--- Records supplied ---

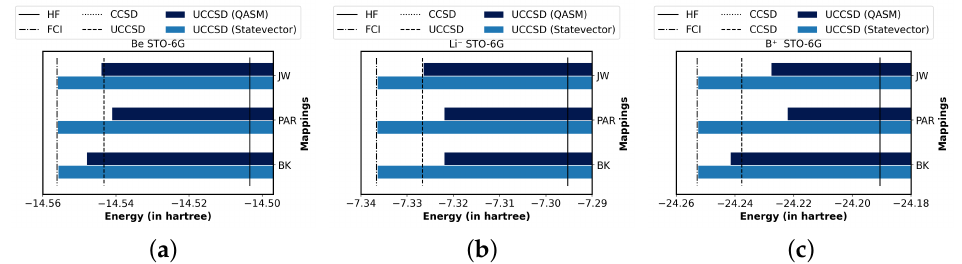
Figure 5. Figure showing bar plots depicting the values of ground state energies of the ( a ) Be, ( b ) Li − , and ( c ) B + obtained from variational quantum eigensolver calculations in the STO-6G basis, with various fermion to qubit mapping techniques, and on different backend simulators. The notations are the same as in Figure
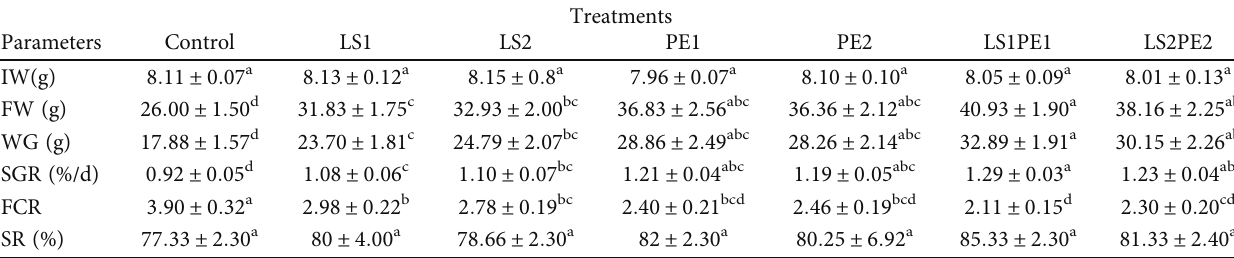
Note: Di ff erent letters in each column show signi fi cant di ff erences among the experimental groups ( P < 0 : 05 ). Values are shown as mean ± SD ( n = 3 ). Abbreviations: IW: initial weight (g); FW: fi nal weight (g); WG: weight gain (g); SGR: speci fi c growth rate (%/d); FCR: feed conversation rate; SR: survival rate (%).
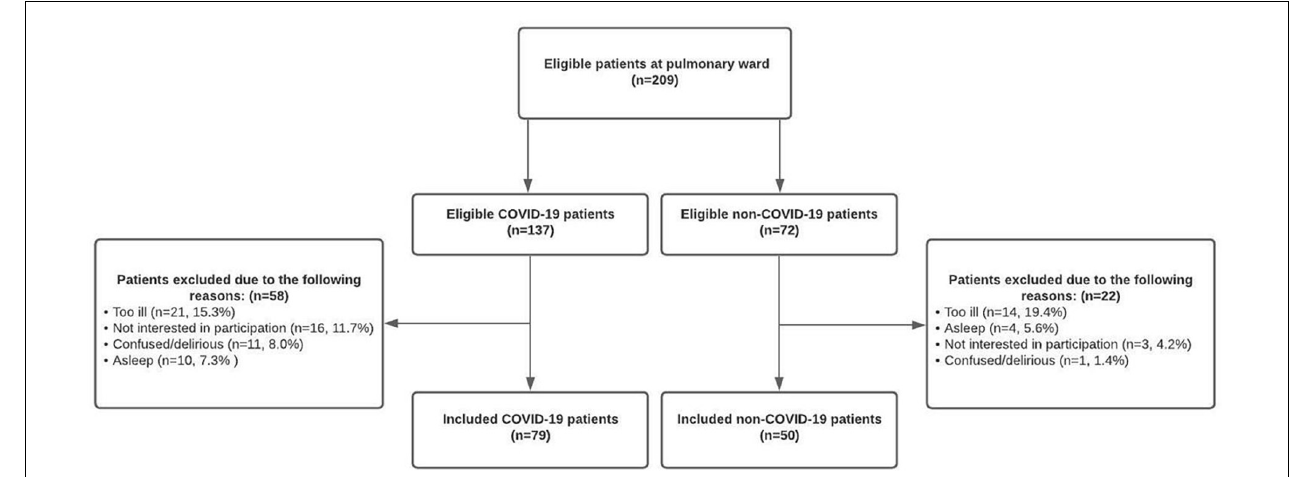
FIGURE 1 | Flowchart of patient inclusion and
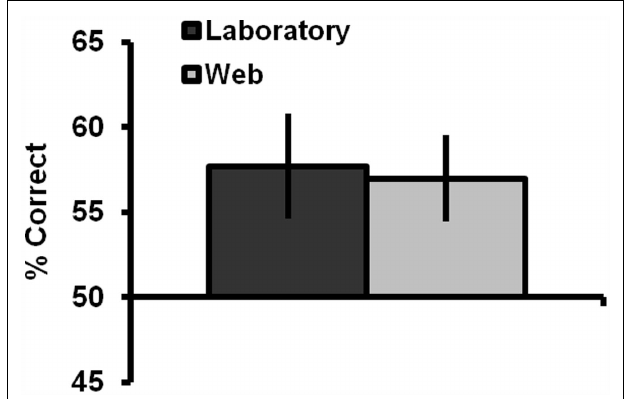
FIGURE 4 | Correct responses (as %, ± 1 SEM) for trials where the test was conducted in the laboratory (experiment 2) or over the web (experiment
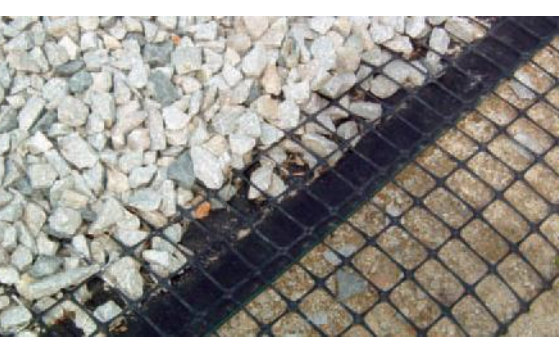
Figure 1. Reinforced geogrid Tensar SS.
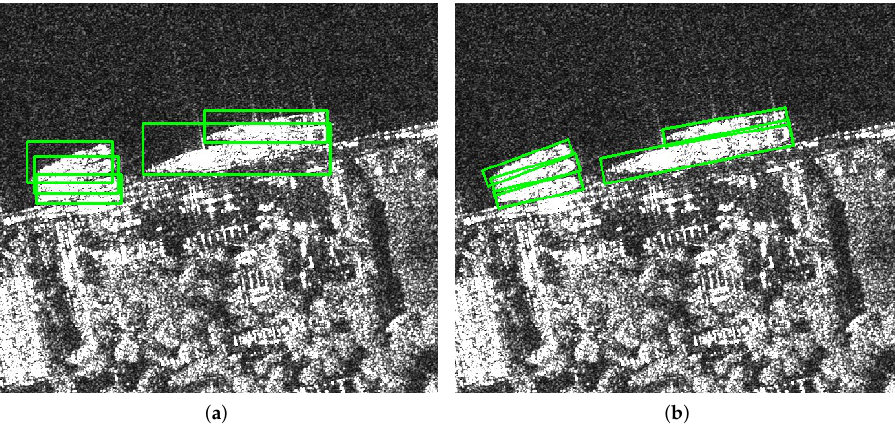
Figure 1. Example of ( a ) horizontal and ( b ) oriented bounding box of ships. Horizontal bound- ing boxes are heavily overlapped when targets are crowded and include much more irrelevant background areas than oriented bounding boxes. Image and the box labels are taken from the SSDD dataset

---

▶ Activity
Your copy of the material above should be exact and free of pictures.

▶ Your response
Figure 5. Figure showing bar plots depicting the values of ground state energies of the ( a ) Be, ( b ) Li − , and ( c ) B + obtained from variational quantum eigensolver calculations in the STO-6G basis, with various fermion to qubit mapping techniques, and on different backend simulators. The notations are the same as in Figure
Note: Di ff erent letters in each column show signi fi cant di ff erences among the experimental groups ( P < 0 : 05 ). Values are shown as mean ± SD ( n = 3 ). Abbreviations: IW: initial weight (g); FW: fi nal weight (g); WG: weight gain (g); SGR: speci fi c growth rate (%/d); FCR: feed conversation rate; SR: survival rate (%).
FIGURE 1 | Flowchart of patient inclusion and
FIGURE 4 | Correct responses (as %, ± 1 SEM) for trials where the test was conducted in the laboratory (experiment 2) or over the web (experiment
Figure 1. Reinforced geogrid Tensar SS.
Figure 1. Example of ( a ) horizontal and ( b ) oriented bounding box of ships. Horizontal bound- ing boxes are heavily overlapped when targets are crowded and include much more irrelevant background areas than oriented bounding boxes. Image and the box labels are taken from the SSDD dataset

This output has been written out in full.